We imagine it’s a little strange running for an office that may not even exist by the time you get put into said office. But that’s what 27 candidates, including 25 Democrats, are doing this year.
The office has been plagued in scandal over the last few years, which includes a federal indictment of nine current and former judges, as well as one judge—these people are judges, mind you!—showing off pictures of his erect penis around the office.
The State Legislature has been working hard to pass a series of bills that would eliminate the court completely. In February, the State Senate voted unanimously to abolish the court and two bills passed through the House Judiciary Committee last week which would do the same. There are bills, too, which would stop any new candidates from taking a seat on traffic court, which would make the entire election you’re potentially voting in today 100 percent pointless!
Nevertheless, we recommend you take some time to familiarize yourselves with the candidates.
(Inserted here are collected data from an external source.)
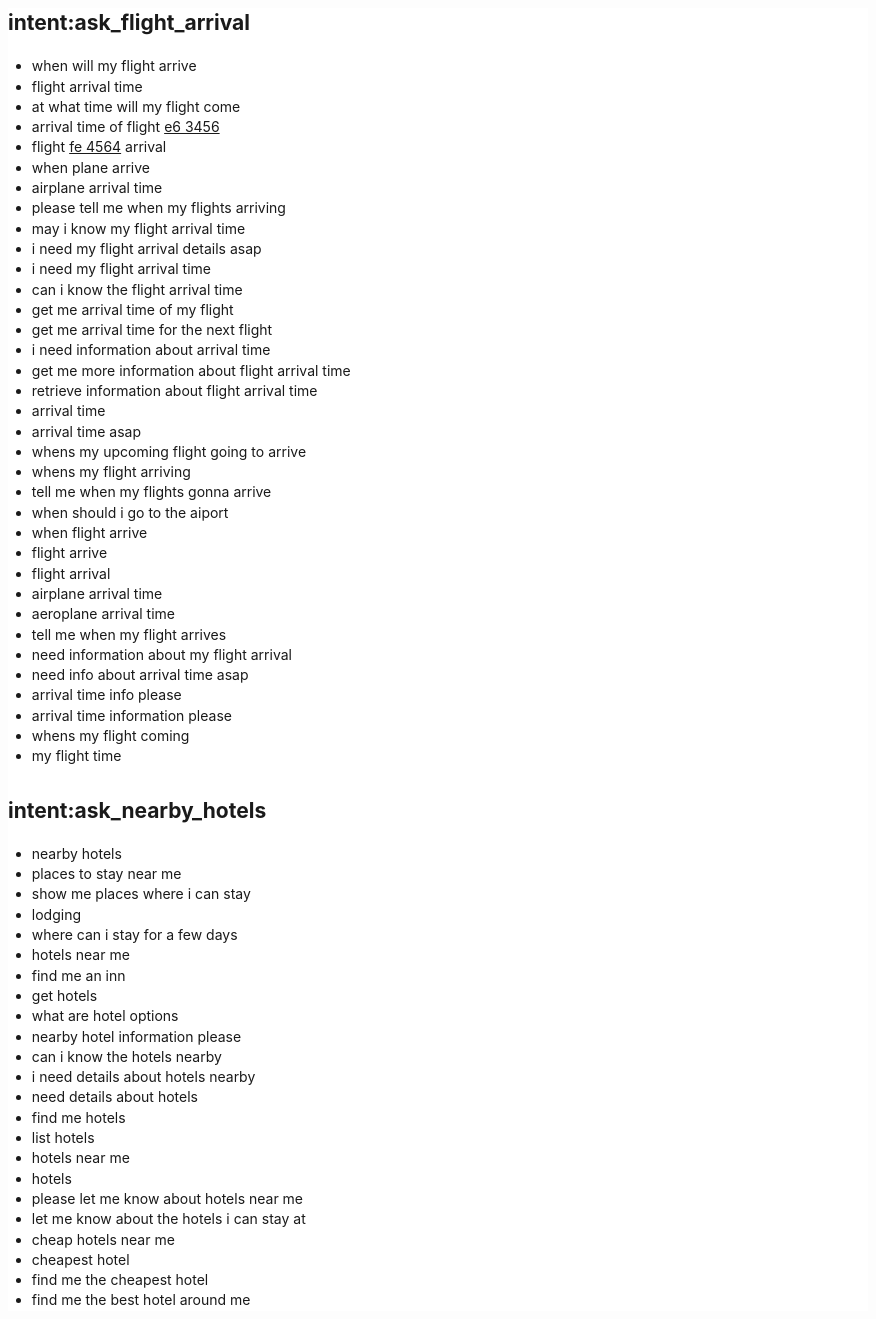 ## intent:ask_flight_arrival

- when will my flight arrive
- flight arrival time
- at what time will my flight come
- arrival time of flight [e6 3456](flight_ID)
- flight [fe 4564](flight_ID) arrival
- when plane arrive
- airplane arrival time
- please tell me when my flights arriving
- may i know my flight arrival time
- i need my flight arrival details asap
- i need my flight arrival time
- can i know the flight arrival time
- get me arrival time of my flight
- get me arrival time for the next flight
- i need information about arrival time
- get me more information about flight arrival time
- retrieve information about flight arrival time
- arrival time
- arrival time asap
- whens my upcoming flight going to arrive
- whens my flight arriving
- tell me when my flights gonna arrive
- when should i go to the aiport
- when flight arrive
- flight arrive
- flight arrival
- airplane arrival time
- aeroplane arrival time
- tell me when my flight arrives
- need information about my flight arrival
- need info about arrival time asap
- arrival time info please
- arrival time information please
- whens my flight coming
- my flight time

## intent:ask_nearby_hotels
- nearby hotels
- places to stay near me
- show me places where i can stay
- lodging
- where can i stay for a few days
- hotels near me
- find me an inn
- get hotels
- what are hotel options
- nearby hotel information please
- can i know the hotels nearby
- i need details about hotels nearby
- need details about hotels
- find me hotels
- list hotels
- hotels near me
- hotels
- please let me know about hotels near me
- let me know about the hotels i can stay at
- cheap hotels near me
- cheapest hotel
- find me the cheapest hotel
- find me the best hotel around me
There are three vacancies. Find the candidates you think might actually do a good job, because assuming s/he does get into office (it takes two sessions and a ballot referendum to amend the state Constitution, which would have to be done here, so this may take a while), we’d rather not hear of even more indictments, resignations, and dik pix.
But are we optimistic? Of course not! It was recently revealed that candidate Warren Bloom, the first candidate on the ballot, once pleaded guilty to a morals charge involving a 14-year-old cousin. So, you know, that!
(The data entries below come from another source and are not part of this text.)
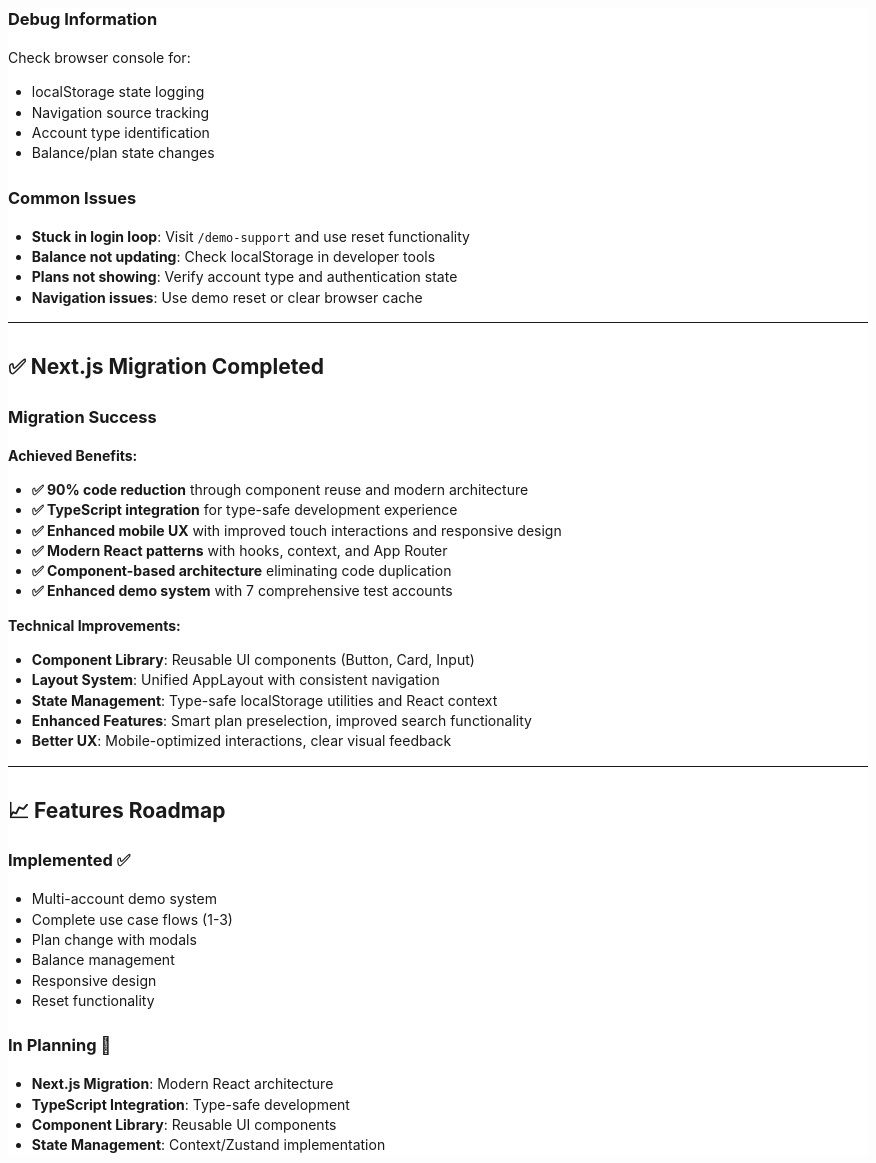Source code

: ### **Debug Information**
Check browser console for:
- localStorage state logging
- Navigation source tracking
- Account type identification
- Balance/plan state changes

### **Common Issues**
- **Stuck in login loop**: Visit `/demo-support` and use reset functionality
- **Balance not updating**: Check localStorage in developer tools
- **Plans not showing**: Verify account type and authentication state
- **Navigation issues**: Use demo reset or clear browser cache

---

## ✅ Next.js Migration Completed

### **Migration Success**

**Achieved Benefits:**
- **✅ 90% code reduction** through component reuse and modern architecture
- **✅ TypeScript integration** for type-safe development experience
- **✅ Enhanced mobile UX** with improved touch interactions and responsive design
- **✅ Modern React patterns** with hooks, context, and App Router
- **✅ Component-based architecture** eliminating code duplication
- **✅ Enhanced demo system** with 7 comprehensive test accounts

**Technical Improvements:**
- **Component Library**: Reusable UI components (Button, Card, Input)
- **Layout System**: Unified AppLayout with consistent navigation
- **State Management**: Type-safe localStorage utilities and React context
- **Enhanced Features**: Smart plan preselection, improved search functionality
- **Better UX**: Mobile-optimized interactions, clear visual feedback

---

## 📈 Features Roadmap

### **Implemented ✅**
- Multi-account demo system
- Complete use case flows (1-3)
- Plan change with modals
- Balance management
- Responsive design
- Reset functionality

### **In Planning 🎯**
- **Next.js Migration**: Modern React architecture
- **TypeScript Integration**: Type-safe development
- **Component Library**: Reusable UI components
- **State Management**: Context/Zustand implementation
Here are the candidates’ names. Google them if you’re getting involved today. Or not. Whatever.
District Attorney Seth Williams is up for re-election and is not facing a primary challenger, because, honestly, a primary challenger would not beat Seth Williams in a primary. He will, however, face Republican Daniel Alvarez in November. Alvarez is an associate at Lamb and McErlane, P.C. and notes that he once dropped “an aggravated assault charge after further investigation led me to believe that the man was factually innocent of aggravated assault.” Honesty! Integrity!
Court of Common Pleas
There are ninety judges in the Philadelphia Courts of Common Pleas representing Family Court Division 20, Orphans’ Court Division 3, Trial Division 67. Check here for a list of candidates, a note as to whether or not they’re recommended by the Philadelphia Bar Association and check out their websites, assuming they have one. There are 22 candidates running for six positions.
The Philadelphia Municipal Court System is responsible “for trying criminal offenses carrying maximum sentences of incarceration of five years or less, civil cases where the amount in controversy is $10,000 or less for Small Claims; unlimited dollar amounts in Landlord and Tenant cases; and $15,000 in real estate and school tax cases,” according to the Committee of Seventy. The court conducts preliminary hearings for most adult felonies. There are three vacancies and ten candidates.
Judge of Elections/Inspector of Elections
These are positions that change based on your division in the city—and there are, of course, 1,687 divisions. Judges of Elections conducts their division’s polling place in accordance with federal and state law. Inspectors also work on Election Day, enforcing voting regulations at the polls, prepares the polling place and instructs voters. There’s a majority inspector and minority inspector.